(Фрагмент документа)
И все-таки человеку хочется уверенности: как там с бытием Божиим? И что за государственный строй у нашей Вселенной? На оба эти вопроса можно дать ответ. Попробуем рассуждать по аналогии.

Чем отличается один политический строй от другого, диктатура от демократии? Статистические данные можно спокойно опустить: количество ботинок, бюрократии и беллетристики на душу населения — все это может быть совершенно одинаковым, достаточно статистикам одинаково соврать. Да и не диктатура делает ботинки, не она рождает бюрократию (скорее наоборот), как не беллетристика рождает демократию. Но совершенно определенно, что только диктатура рождает чувство юмора.

Диктатуры обычно не рассчитывают на такой эффект, боятся и глушат его, причем совершенно безуспешно. Неуспех, видимо, от непонимания сути юмора. Почему же неуничтожим анекдот? В чем его смысл?

(Данные упражнения)

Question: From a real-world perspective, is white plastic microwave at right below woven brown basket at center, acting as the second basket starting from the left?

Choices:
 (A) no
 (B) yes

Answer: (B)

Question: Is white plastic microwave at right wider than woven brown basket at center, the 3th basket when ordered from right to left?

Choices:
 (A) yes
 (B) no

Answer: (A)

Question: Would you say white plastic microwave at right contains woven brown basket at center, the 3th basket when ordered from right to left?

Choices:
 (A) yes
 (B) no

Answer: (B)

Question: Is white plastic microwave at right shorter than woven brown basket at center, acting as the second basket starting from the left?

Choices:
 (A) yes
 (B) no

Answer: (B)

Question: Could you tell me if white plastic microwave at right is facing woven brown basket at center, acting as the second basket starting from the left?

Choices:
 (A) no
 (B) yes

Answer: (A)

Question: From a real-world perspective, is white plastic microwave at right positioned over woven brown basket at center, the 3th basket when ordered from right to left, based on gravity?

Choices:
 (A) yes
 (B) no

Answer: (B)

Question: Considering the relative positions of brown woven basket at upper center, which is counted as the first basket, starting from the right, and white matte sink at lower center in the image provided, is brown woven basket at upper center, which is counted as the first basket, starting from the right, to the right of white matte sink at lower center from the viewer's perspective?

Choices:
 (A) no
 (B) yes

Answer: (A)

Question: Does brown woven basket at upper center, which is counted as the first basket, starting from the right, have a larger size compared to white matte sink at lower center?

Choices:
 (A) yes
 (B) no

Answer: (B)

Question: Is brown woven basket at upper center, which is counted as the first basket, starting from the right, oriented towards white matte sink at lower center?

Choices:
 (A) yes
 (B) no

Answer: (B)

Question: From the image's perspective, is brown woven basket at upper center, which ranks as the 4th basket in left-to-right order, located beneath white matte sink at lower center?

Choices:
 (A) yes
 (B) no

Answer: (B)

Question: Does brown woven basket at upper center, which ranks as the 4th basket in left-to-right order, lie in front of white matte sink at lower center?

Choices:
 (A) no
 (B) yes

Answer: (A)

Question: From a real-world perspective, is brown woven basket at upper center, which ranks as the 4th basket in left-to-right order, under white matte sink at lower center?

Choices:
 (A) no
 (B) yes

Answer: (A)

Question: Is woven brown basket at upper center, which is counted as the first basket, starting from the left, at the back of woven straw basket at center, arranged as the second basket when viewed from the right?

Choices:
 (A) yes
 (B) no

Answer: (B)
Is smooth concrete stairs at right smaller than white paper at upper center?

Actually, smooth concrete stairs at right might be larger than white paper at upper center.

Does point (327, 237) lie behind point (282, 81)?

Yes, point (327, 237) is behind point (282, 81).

(Задание A) Перепишите слово в слово текст о диктатуре и юморе, начиная со слов «Чем отличается один» и заканчивая словами «рождает чувство юмора.» включительно.
(Задание B) Продолжите текст о диктатуре и юморе после его последнего предложения.

(Ответ к упражнению A)
Чем отличается один политический строй от другого, диктатура от демократии? Статистические данные можно спокойно опустить: количество ботинок, бюрократии и беллетристики на душу населения — все это может быть совершенно одинаковым, достаточно статистикам одинаково соврать. Да и не диктатура делает ботинки, не она рождает бюрократию (скорее наоборот), как не беллетристика рождает демократию. Но совершенно определенно, что только диктатура рождает чувство юмора.

(Ответ к упражнению B)
Может быть, политические анекдоты — отдушина? Но вряд ли облегчение звучало (Боже, как приятно писать "звучало", а не "звучит"!) в смехе, когда советские люди слышали, что через сто лет уборка урожая на полях Алабамщины будет идти по плану. Может быть, анекдот делает диктатуру нестрашной? Вряд ли: анекдоты про Беломорканал, на правом берегу которого работали рассказывающие анекдоты, а на левом — слушавшие, или про Брежнева, собравшего четыре лагеря анекдотов, — такие шуточки пробуждают не только смех, но и страх. Может быть, анекдот революционен? И в третий раз: вряд ли. Видение о Ленине, который измеряет глубину Москва-реки ("пройдет ли Аврора?") скорее заставляет задуматься: а стоит ли начинать все по новой?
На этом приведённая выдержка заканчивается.